# Task description
Go to the line that contains "left front paw: (176, 354)" in the records below and repeat it, and each line after it, exactly through the end, omitting pictures.
━━━━━ Entries supplied ━━━━━
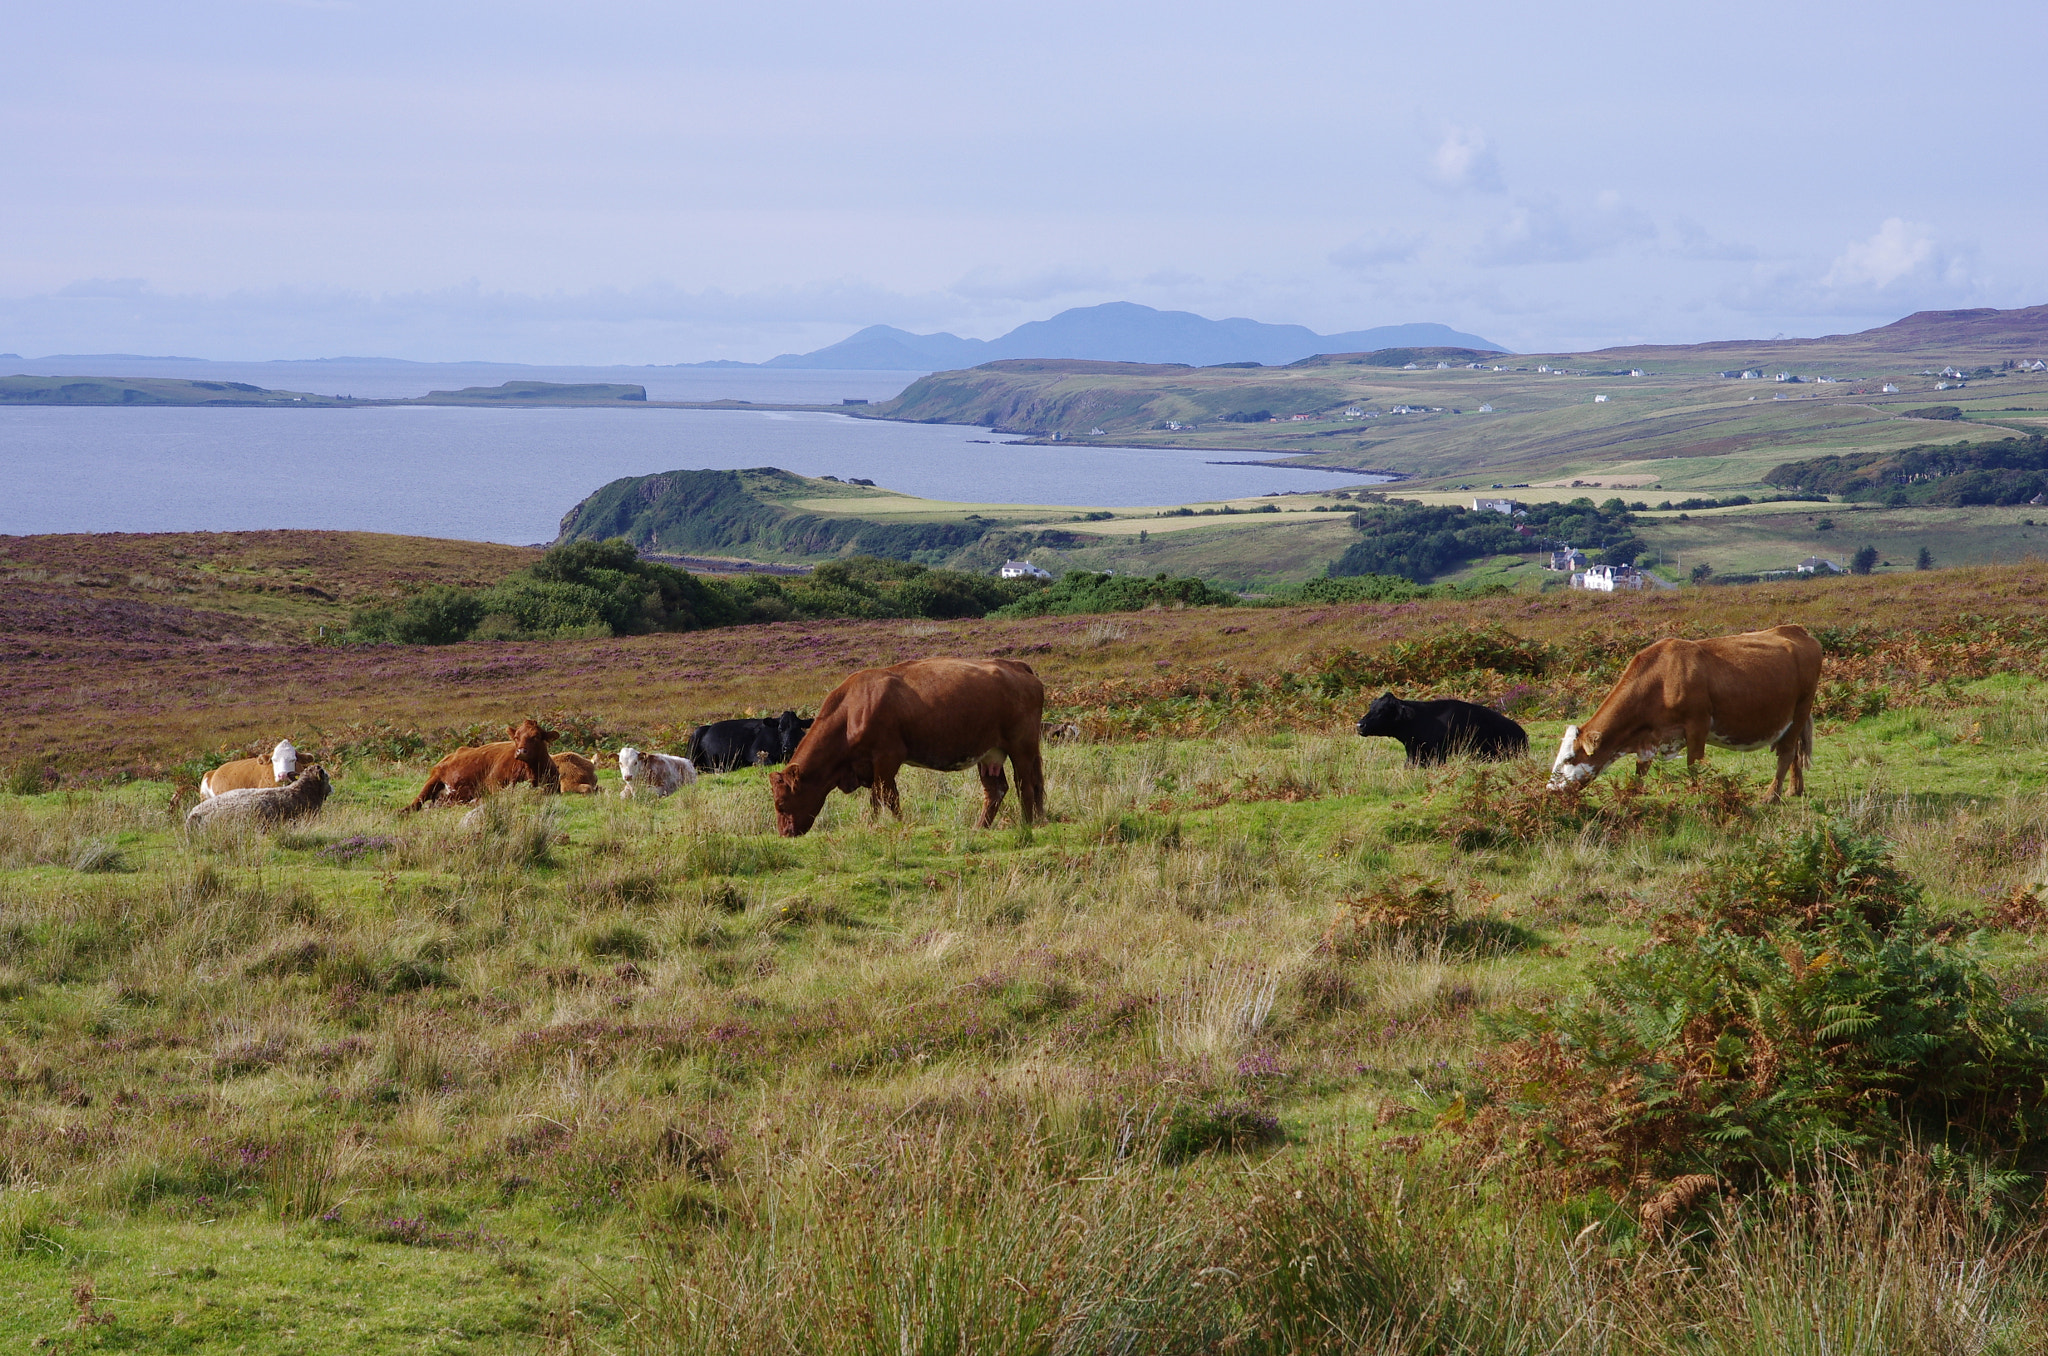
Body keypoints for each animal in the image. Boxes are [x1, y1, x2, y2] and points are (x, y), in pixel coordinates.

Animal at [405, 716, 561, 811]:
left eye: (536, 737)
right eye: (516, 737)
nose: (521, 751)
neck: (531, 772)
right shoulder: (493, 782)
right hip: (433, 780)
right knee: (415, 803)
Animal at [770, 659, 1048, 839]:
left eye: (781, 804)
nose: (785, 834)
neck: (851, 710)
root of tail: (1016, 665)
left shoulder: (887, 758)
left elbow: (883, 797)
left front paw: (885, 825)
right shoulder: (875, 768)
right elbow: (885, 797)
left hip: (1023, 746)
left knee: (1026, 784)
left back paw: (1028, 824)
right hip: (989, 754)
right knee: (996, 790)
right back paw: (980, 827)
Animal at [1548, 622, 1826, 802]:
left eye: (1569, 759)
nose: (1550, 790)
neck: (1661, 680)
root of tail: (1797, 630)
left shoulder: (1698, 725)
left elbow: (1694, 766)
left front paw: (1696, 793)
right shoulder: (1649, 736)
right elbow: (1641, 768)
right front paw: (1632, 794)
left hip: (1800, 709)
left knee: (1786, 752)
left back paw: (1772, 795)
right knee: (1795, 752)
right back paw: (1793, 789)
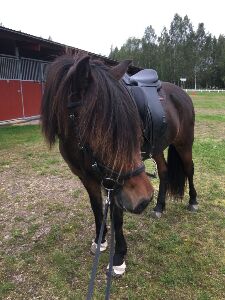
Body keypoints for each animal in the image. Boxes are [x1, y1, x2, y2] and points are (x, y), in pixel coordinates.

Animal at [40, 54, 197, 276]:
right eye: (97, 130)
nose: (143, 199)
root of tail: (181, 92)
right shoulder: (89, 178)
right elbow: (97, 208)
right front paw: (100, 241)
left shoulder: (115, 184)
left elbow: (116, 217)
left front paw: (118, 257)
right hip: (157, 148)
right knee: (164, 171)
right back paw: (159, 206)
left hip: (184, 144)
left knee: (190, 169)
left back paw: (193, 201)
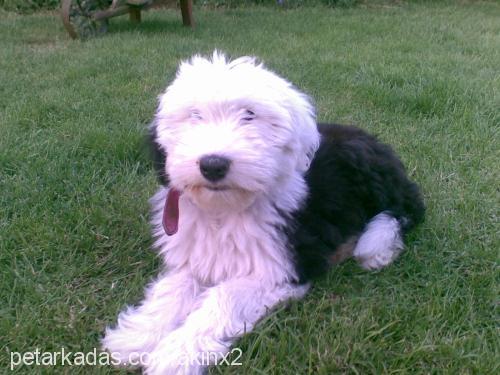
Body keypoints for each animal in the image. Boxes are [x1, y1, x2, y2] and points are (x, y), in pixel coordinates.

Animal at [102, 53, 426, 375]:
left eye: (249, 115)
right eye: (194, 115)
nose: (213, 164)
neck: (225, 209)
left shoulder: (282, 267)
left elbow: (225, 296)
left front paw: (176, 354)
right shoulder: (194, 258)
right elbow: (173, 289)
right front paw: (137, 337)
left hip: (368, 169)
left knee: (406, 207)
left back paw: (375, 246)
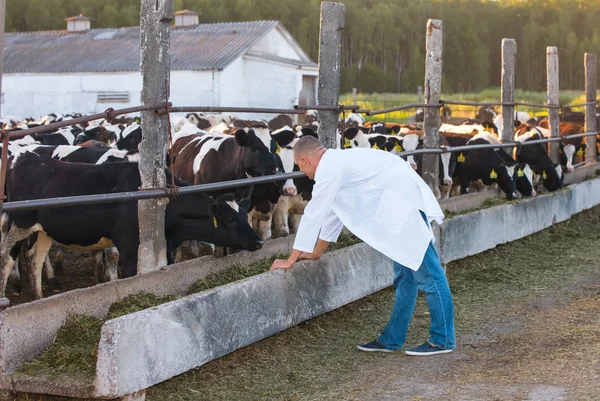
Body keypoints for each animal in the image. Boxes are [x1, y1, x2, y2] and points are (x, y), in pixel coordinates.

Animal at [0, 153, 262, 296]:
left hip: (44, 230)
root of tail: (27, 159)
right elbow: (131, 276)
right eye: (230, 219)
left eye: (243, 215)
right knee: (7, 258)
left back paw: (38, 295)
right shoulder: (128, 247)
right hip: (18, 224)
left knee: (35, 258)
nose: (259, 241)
━━━━━
# Output for this exercise
left front paw: (176, 354)
right shoulder: (194, 258)
right elbow: (173, 289)
right front paw: (137, 337)
left hip: (368, 169)
left knee: (406, 207)
left back paw: (375, 246)
Body keypoints for each animal in the image. Boxes are [x1, y1, x2, y2] and points are (x, y), in pixel coordinates.

Animal at [0, 153, 262, 296]:
left hip: (44, 230)
root of tail: (27, 159)
right elbow: (131, 276)
right eye: (230, 219)
left eye: (243, 215)
right knee: (7, 258)
left back paw: (38, 295)
right shoulder: (128, 247)
right hip: (18, 224)
left knee: (35, 258)
nose: (259, 241)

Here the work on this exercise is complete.